What about the positive aspects of immigrants? In my last post, I mentioned that the Baby Boomers are really going to need some young immigrant workers to help pay for their retirement. It also turns out that immigrants are a net economic benefit to the health care system in this country. Many thanks to Professor Rubén Rumbaut for a link to a blog post in AcademyHealth by a physician who is Director of Research at the Institute for Community Health in Massachusetts.
Published in the October edition of Health Affairs, findings from our study using nationally representative data show that immigrants heavily subsidize private insurance of US-born enrollees and boost profits of private insurers.
For many immigrants, such as undocumented immigrants or those residing legally in the US for fewer than five years, private insurance is often the only coverage option. Because immigrants are mostly working-age adults with high rates of labor force participation, many enroll in job-based coverage.

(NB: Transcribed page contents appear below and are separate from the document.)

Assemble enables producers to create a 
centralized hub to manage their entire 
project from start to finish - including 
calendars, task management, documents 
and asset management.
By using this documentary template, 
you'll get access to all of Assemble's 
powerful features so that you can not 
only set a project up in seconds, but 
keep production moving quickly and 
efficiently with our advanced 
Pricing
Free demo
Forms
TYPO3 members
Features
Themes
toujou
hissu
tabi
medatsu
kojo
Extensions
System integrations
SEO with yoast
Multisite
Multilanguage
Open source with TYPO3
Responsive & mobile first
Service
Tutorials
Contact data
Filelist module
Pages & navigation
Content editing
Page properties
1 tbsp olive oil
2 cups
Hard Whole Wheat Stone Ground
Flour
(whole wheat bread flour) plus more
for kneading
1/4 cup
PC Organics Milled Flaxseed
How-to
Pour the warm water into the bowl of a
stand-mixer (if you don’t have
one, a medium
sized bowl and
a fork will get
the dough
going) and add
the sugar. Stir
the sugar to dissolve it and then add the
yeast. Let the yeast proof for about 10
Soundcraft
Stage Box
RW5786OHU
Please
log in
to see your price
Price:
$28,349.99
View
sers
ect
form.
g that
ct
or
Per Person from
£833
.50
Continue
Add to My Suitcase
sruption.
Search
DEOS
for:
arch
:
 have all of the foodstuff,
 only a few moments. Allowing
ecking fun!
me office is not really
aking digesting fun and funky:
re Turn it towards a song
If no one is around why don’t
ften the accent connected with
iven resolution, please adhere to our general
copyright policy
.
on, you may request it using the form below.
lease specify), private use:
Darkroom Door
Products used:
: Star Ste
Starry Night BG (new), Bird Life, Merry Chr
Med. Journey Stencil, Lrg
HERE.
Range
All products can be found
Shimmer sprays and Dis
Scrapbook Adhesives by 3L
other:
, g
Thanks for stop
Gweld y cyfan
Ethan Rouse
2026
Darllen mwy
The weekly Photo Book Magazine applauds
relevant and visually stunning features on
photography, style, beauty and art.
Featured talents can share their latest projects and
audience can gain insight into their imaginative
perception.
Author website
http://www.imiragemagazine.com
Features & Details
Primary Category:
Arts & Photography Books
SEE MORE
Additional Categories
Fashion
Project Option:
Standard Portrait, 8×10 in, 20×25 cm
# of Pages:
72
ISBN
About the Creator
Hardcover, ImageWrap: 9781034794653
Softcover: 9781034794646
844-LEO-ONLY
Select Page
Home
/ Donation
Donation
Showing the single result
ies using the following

Our study was the first to look at immigrants' role in financing private health insurance. We used data from the Medical Expenditure Panel Survey and the Census Bureau’s Current Population Survey to determine immigrants' premium contributions to private insurance, including premiums that employers paid on their behalf. Then we tabulated all payments that private insurers made to doctors, hospitals, and other providers for immigrants' care to determine whether immigrants paid more or less into private insurance than they used. Undocumented immigrants, who generally use little medical care, generated the largest surplus at $1,445 per enrollee. The surplus contributed by immigrants offset a per enrollee deficit among US born individuals of $163. Previous research shows that insurance outlays for immigrants are low because they are relatively young and healthy, and often face linguistic and other barriers to care.
This is the "real" side of immigration. The U.S. is a nation of immigrants, and the only people who can realistically complain about that are Native Americans.